Accoltella e ferisce tre persone alla sagra, viene assolto: è incapace di intendere e di volere

Il processo per strage e tentato omicidio. Cinquantenne di Atri riconosciuto incapace di intendere e volere, libertà vigilata a casa con il divieto di uscire la notte
TERAMO. Nei giorni dei tragici fatti di Modena, la cronaca si riavvolge su un’altra drammatica storia di malattia mentale con un’accusa di strage contestata dalla Procura e un’assoluzione per incapacità di intendere e di volere.
A undici mesi dai fatti avvenuti l’anno scorso alla festa della birra di Casoli di Atri quando T.V., 50 anni, uscì di casa armato di coltelli sferrando fendenti a chiunque incontrasse e ferendo tre persone, la verità giudiziaria è quella di un processo con un rito abbreviato condizionato a una perizia psichiatrica così come chiesto dalla difesa rappresentata dall’avvocato Nicola Rago. La sentenza, emessa dal giudice Lorenzo Prudenzano, un’assoluzione dalle accuse di strage, tentato omicidio e lesioni commessi da persona non punibile per totale incapacità di intendere e volere così come accertato al termine della perizia psichiatrica che ha stabilito anche una scemata pericolosità sociale. Il giudice ha applicato al 50enne la misura di sicurezza della libertà vigilata per la durata di due anni con l’obbligo di sottoporsi con continuità a un programma terapeutico a cura del centro di salute mentale. L’uomo, che dopo 10 mesi trascorsi in carcere da metà maggio è agli arresti domiciliari, resterà nella sua abitazione con l’obbligo di rimanere all’interno dell’abitazione dalle 20.30 alle 7 del mattino.
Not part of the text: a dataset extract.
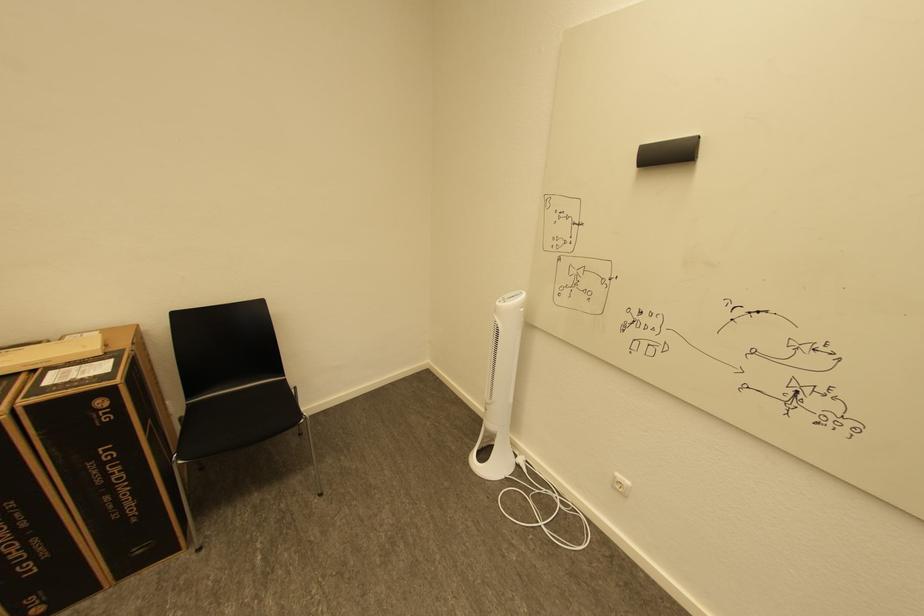
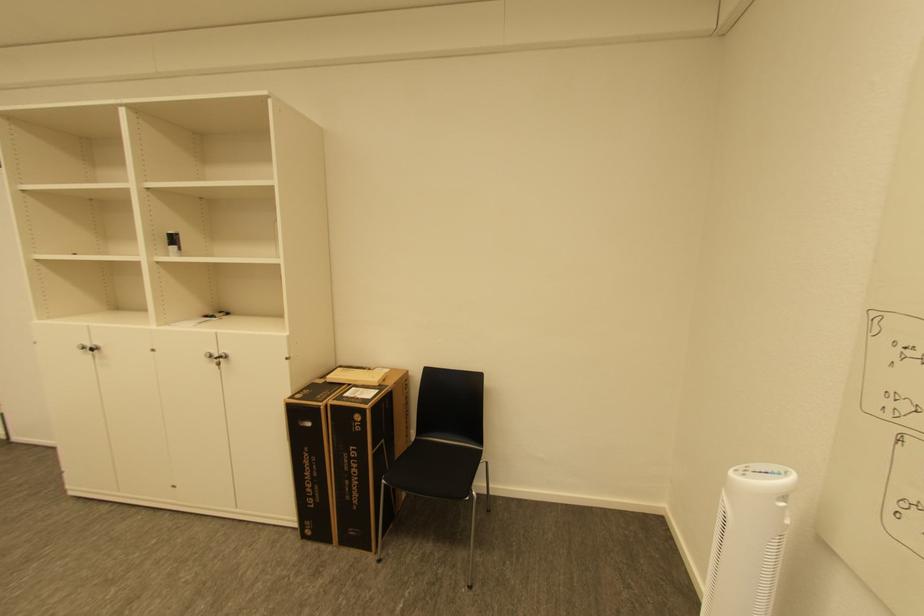
Where in the second image is the point corresponding to [107,403] from the first image?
Il 50enne, con una invalidità civile, dagli anni ottanta è sottoposto a cure psichiatriche. Dopo la morte dei genitori, vive da solo. Quella sera di luglio dell’anno scorso a Casoli di Atri era in corso la tradizionale festa della birra con tanti stand in piazza. T.V., che ha sempre detto di non ricordare nulla di quanto successo, prese due coltelli dalla cucina e uscì di casa urlando e colpendo chiunque incontrasse. Questo urlando frasi senza senso e minacciando di colpire tutti quelli che, secondo lui, gli avrebbero fatto del male. Quando qualcuno cercò di bloccarlo venne buttato a terra. Ci riuscì un coetaneo che riuscì a disarmarlo. Nel corpo a corpo venne colpito da un fendente sferrato a una gamba. Poi l’arrivo dei poliziotti e l’arresto. A terra tre feriti fortunatamente tutti in condizioni lievi. Poi l’arresto e la detenzione in carcere. Lui ha sempre detto di non ricordare quanto accaduto, di non aver mai avuto intenzione di fare del male, di non sentirsi bene.
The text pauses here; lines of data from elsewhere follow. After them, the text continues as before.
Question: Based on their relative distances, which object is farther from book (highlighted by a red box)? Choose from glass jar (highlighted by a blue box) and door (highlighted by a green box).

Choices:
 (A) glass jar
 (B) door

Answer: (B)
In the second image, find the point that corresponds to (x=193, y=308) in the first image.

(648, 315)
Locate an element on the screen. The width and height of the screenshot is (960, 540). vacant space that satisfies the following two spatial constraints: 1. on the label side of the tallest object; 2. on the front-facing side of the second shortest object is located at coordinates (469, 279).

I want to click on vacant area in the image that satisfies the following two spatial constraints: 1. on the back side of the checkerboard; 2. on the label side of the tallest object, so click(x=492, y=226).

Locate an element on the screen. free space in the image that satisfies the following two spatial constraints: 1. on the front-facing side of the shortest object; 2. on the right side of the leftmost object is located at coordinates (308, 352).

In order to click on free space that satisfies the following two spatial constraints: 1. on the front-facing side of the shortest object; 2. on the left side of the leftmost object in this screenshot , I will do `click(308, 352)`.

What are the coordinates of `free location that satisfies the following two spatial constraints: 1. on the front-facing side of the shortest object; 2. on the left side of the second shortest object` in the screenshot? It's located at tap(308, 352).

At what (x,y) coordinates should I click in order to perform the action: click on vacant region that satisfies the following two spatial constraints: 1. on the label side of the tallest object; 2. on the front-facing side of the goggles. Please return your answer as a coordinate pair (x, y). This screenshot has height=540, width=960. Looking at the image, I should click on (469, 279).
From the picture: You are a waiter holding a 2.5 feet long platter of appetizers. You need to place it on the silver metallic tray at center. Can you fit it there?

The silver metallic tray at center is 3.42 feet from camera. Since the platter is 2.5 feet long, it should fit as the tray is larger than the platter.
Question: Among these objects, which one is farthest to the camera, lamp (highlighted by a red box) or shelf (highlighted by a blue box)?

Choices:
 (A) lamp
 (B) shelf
Successivamente il carcere, gli arresti domiciliari, le perizie psichiatriche (prima di quella disposta con l’abbreviata una precedente che all’epoca lo definì parzialmente capace di intendere e di volere con pericolosità sociale), le cure, la nomina di un amministratore giudiziario, il rientro nella sua abitazione. A pochi metri dalla piazza delle coltellate.